The property where Figueroa Mountain Farmhouse now sits was purchased as a vacant parcel by an antique-collecting couple many years ago.  They had located the land, now they wished to design just the right home to house their antiques.  After reviewing many plans and architectural styles over 3 years, the couple still had not found an acceptable plan.

Originally from the East Coast, these antique collectors had heard how people were starting to purchase old farmhouses and moving them closer to the city to use as recreation rooms or even as part of a new home. They then thought if you could move an old barn 50 miles on a truck, why not keep it on the truck for 3000 miles across the country to California?

Thus the concept of the Figueroa Mountain Farmhouse began.  First the main structure came from New Hampshire, a 1700’s barn/farmhouse that now makes up the grand room, breakfast area, kitchen and library loft.  Then a timber home from West Virginia became the master suite and den.  Later, a cabin from Tennessee was added to become the dining room – in 18th century Appalachia an entire family would have co-habited these close quarters.  The sun room and guest house were added in the original style of these buildings.

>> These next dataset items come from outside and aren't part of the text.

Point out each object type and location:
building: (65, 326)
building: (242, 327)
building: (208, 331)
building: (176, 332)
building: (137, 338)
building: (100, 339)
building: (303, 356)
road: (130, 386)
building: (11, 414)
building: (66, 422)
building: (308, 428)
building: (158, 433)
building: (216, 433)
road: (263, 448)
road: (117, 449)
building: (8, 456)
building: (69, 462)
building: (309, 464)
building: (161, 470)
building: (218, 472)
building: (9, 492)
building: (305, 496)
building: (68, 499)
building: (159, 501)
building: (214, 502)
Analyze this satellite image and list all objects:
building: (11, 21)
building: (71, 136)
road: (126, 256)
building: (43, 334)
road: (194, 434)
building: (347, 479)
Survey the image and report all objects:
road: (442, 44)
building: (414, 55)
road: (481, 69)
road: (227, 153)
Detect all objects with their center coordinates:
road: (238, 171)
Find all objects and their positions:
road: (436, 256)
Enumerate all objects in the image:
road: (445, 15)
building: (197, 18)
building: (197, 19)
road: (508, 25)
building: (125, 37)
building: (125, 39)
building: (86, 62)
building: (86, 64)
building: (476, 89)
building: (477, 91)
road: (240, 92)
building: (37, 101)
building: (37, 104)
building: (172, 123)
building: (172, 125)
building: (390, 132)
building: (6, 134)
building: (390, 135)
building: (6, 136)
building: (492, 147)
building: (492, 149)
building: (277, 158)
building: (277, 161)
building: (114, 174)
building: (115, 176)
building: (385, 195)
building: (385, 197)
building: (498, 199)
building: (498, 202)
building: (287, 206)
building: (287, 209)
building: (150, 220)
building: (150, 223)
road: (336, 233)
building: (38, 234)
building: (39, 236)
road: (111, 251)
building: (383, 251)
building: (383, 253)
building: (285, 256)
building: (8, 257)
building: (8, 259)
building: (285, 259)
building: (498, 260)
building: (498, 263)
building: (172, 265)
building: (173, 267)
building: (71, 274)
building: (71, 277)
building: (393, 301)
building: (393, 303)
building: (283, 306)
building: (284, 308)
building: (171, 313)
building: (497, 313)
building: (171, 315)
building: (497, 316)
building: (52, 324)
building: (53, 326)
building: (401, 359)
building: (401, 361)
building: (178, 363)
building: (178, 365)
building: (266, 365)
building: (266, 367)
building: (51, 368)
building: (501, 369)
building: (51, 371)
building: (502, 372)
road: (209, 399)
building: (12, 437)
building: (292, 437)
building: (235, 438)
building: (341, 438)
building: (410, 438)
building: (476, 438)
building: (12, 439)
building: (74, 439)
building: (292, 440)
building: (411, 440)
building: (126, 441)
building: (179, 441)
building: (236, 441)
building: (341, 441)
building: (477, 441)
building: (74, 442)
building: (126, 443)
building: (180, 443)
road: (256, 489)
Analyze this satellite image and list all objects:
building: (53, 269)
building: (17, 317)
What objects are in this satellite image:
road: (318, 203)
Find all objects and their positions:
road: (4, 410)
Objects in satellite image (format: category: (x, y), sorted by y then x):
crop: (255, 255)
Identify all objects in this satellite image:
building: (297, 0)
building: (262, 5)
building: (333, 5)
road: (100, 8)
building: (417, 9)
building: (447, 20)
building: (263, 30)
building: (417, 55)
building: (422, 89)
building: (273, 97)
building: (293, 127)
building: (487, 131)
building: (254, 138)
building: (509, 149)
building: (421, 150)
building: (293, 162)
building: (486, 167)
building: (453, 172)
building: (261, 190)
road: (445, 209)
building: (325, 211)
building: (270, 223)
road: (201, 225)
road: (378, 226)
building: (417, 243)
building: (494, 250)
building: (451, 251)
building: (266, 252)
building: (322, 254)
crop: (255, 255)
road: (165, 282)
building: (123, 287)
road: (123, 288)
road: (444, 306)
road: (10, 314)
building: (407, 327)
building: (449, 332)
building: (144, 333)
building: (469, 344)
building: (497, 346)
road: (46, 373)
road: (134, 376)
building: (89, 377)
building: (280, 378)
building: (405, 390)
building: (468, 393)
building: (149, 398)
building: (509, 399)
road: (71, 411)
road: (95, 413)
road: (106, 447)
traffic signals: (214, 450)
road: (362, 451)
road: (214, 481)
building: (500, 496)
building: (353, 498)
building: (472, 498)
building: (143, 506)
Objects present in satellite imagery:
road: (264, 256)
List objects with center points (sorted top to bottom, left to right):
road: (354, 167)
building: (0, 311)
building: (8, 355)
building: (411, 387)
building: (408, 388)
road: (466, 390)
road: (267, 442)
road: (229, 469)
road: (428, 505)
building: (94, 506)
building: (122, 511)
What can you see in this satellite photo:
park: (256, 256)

To make the process completely authentic, each structure was disassembled and the individual timbers numbered and labeled before being shipped across the country. On arrival, the pieces were re-assembled in sequence and using original 1700’s construction techniques and materials.  The end result was so special that it has since been featured in Architectural Digest and Country Living magazines, and continues to be used in photo shoots for major brand catalogs.

Today, the current owner has carefully furnished and decorated the Farmhouse with period pieces and antiques that are as authentic as the structures themselves, making the property truly one-of-a-kind.